[begin Reading passage]

The Government has issued a working paper on the reform of non-compete provisions.  It states that this is part of its growth mission, to deliver higher living standards in the UK.  It claims that the main route to doing this is through good productive jobs, stable employment and a thriving business environment.

The Government has proposed that in order to achieve this, it needs to reduce barriers for the businesses, entrepreneurs and investors, including to review the current enforceability of non-compete clauses within employment contracts.

What are non-compete clauses?

Non-compete clauses are often contained within contracts of employment, alongside other restrictions that will apply upon termination of employment, also known as restrictive covenants.  This is particularly relevant for business critical and senior roles.  Non-compete clauses will generally only be enforceable to the extent that they seek to protect legitimate business interests.  The working paper describes non-compete clauses as a clause “restricting an individual’s ability to work for, or establish, a competing business after they have moved on from a job”.  

Why can non-compete clauses be a problem?

Non-compete clauses can be an issue for both employers and workers.  If the employee ignores the clause and works for a competitor within the restricted period, the former employer may seek injunctive action at the High Court to endeavour to enforce it and seek damages.  The losing party will generally bear the winner’s legal costs.  However, this can be very expensive, which may act as a deterrent. 

On the other hand, many employees will assume that the clause will be enforceable and adhere to it even where it was not reasonable.  This could mean they do not move jobs to secure better pay or working conditions.  This can restrict job mobility and put downward pressure on wages, leading to a brake on entrepreneurial activity.

What are the benefits of non-compete clauses?

The main benefit of a non-compete clause is to protect confidential business information, clients and supplier relationships.  Employers may have more confidence to invest in training and upskilling their workforce, with less concern that employees will simply take those relationships or information and use it to the advantage of other competitors.

What is the working paper aiming to achieve?

The paper describes the UK’s labour market as one of persistent low job mobility, weak competition in certain sectors and low innovation.  It credits non-compete clauses as playing a part in that by restricting employee movement, limiting knowledge spillovers and undermining incentives for innovation.

What are the reforms being proposed?

The paper invites views on various options to support the government’s growth mission, which includes:

1.        Introducing a statutory limit on the length of the non-compete clause.

YouGov conducted a poll under the previous government and found that 71% of non-compete clauses are longer than 3 months, with non-compete clauses being seen to last for up to 24 months.  A statutory limit could provide some protection for workers by limiting the time they are unable to work in their area of expertise.

The main argument against this is the risk that it would not meet the objective of protecting workers as it could leave some lower-paid workers facing the possibility of spending up to 3 months unable to work in their field of expertise (believing the clauses to be automatically enforceable).

[end Reading passage]
[begin Provided data]

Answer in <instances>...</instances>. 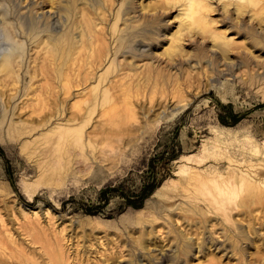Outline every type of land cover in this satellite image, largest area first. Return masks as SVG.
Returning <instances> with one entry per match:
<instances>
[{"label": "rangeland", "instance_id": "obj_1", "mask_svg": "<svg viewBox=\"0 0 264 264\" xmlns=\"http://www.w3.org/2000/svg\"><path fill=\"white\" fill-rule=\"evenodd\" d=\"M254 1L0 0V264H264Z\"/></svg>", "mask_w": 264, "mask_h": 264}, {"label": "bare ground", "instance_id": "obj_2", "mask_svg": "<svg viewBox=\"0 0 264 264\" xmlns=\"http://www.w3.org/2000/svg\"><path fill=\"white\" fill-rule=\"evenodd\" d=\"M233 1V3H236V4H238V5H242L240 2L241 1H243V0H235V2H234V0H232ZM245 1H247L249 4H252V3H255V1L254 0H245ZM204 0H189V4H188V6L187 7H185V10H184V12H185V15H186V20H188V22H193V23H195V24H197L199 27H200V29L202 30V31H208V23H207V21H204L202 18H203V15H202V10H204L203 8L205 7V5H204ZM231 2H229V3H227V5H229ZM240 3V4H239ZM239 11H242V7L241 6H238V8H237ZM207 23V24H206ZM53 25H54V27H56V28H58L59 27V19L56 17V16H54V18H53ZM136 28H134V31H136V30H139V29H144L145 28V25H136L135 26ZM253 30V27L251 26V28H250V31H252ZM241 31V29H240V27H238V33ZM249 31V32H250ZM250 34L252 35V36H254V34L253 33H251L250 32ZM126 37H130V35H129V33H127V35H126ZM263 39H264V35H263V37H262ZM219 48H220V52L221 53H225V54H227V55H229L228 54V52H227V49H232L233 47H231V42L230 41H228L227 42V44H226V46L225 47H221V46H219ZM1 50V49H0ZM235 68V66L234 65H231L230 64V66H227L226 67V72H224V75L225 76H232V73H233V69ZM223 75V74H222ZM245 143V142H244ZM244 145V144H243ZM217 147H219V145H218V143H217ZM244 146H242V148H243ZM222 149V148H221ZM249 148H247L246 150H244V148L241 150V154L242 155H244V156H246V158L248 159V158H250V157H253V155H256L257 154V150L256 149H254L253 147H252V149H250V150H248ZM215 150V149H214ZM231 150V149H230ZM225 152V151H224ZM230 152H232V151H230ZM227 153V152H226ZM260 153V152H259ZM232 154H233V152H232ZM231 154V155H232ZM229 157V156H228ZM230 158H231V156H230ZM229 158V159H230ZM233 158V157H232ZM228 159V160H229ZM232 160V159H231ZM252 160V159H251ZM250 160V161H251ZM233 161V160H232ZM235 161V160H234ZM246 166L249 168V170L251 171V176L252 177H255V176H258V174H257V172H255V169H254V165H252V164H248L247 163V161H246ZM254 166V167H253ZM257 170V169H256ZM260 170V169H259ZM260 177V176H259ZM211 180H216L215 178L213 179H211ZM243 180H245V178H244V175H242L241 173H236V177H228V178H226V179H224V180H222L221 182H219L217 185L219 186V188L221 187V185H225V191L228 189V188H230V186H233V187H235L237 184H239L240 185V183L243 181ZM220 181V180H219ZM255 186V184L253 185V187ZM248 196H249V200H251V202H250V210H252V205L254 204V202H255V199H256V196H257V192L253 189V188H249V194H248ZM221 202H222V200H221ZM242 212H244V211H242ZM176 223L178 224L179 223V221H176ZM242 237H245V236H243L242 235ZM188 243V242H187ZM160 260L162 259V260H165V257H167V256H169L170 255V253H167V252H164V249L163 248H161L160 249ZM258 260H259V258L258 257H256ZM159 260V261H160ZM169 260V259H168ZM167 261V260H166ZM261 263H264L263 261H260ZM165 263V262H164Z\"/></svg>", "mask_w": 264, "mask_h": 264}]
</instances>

[end Provided data]
[begin Provided data]

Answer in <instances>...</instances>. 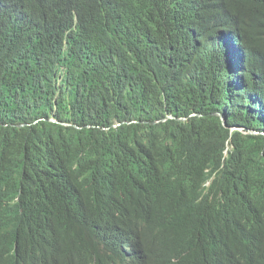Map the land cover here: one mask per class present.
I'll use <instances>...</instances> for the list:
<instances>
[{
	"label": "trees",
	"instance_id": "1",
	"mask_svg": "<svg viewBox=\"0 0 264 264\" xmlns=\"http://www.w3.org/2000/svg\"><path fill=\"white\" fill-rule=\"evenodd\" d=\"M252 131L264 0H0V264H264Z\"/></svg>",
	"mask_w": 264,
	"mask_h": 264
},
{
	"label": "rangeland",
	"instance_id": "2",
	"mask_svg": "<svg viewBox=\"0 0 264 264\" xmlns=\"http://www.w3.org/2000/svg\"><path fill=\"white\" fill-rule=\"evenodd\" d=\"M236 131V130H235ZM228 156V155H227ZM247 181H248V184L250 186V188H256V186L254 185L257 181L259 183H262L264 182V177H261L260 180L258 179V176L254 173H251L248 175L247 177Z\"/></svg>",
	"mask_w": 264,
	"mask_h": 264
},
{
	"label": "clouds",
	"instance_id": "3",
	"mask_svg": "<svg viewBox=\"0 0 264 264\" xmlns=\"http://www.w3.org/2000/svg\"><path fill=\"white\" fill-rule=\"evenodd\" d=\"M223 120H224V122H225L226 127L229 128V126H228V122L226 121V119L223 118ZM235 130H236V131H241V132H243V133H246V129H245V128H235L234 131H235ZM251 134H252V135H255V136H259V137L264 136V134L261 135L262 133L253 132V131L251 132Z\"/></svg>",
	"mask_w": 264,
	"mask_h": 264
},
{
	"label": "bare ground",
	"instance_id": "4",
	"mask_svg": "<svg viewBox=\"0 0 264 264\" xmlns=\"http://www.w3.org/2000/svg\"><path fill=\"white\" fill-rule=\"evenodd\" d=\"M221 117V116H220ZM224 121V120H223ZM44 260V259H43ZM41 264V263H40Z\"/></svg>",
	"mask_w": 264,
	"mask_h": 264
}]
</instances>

[end Provided data]

■ Actions to take
A: List every section heading in the non-compete article that is phrased as a question.
B: Using the non-compete article, answer each question briefly:
(i) In which court may a former employer seek injunctive action to enforce a non-compete clause?
(ii) Which party will generally bear the winner's legal costs?
(iii) According to the YouGov poll, what percentage of non-compete clauses are longer than 3 months?
C: Print the passage of the non-compete article from "What is the" up to and including "area of expertise.".
The data entries have no connection to the non-compete article.

■ Solutions to the problems
A:
What are non-compete clauses?
Why can non-compete clauses be a problem?
What are the benefits of non-compete clauses?
What is the working paper aiming to achieve?
What are the reforms being proposed?

B:
(i) The High Court.
(ii) The losing party.
(iii) 71%.

C:
What is the working paper aiming to achieve?

The paper describes the UK’s labour market as one of persistent low job mobility, weak competition in certain sectors and low innovation.  It credits non-compete clauses as playing a part in that by restricting employee movement, limiting knowledge spillovers and undermining incentives for innovation.

What are the reforms being proposed?

The paper invites views on various options to support the government’s growth mission, which includes:

1.        Introducing a statutory limit on the length of the non-compete clause.

YouGov conducted a poll under the previous government and found that 71% of non-compete clauses are longer than 3 months, with non-compete clauses being seen to last for up to 24 months.  A statutory limit could provide some protection for workers by limiting the time they are unable to work in their area of expertise.